Transcribed page contents:
▶

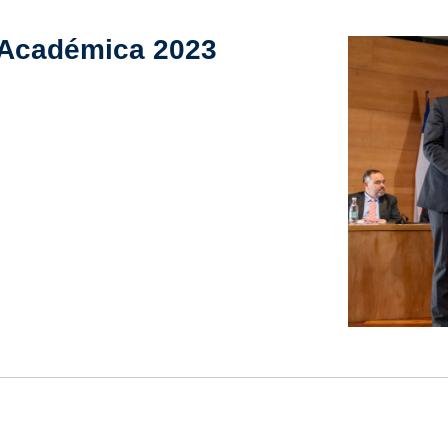
 Académica 2023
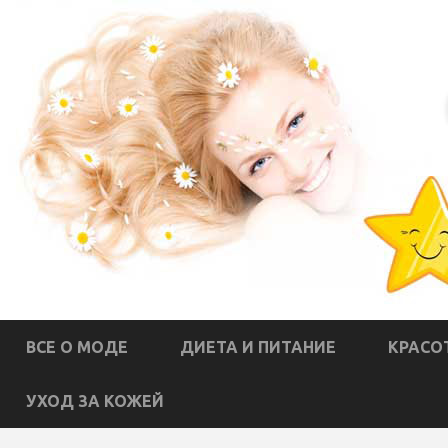
ВСЕ О МОДЕ
ДИЕТА И ПИТАНИЕ
КРАСО
УХОД ЗА КОЖЕЙ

◀

BRIEF:
Copy out every line of text from these rows word for word. Leave the pictures out.

EXERCISE OUTPUT:
 Académica 2023
ВСЕ О МОДЕ
ДИЕТА И ПИТАНИЕ
КРАСО
УХОД ЗА КОЖЕЙ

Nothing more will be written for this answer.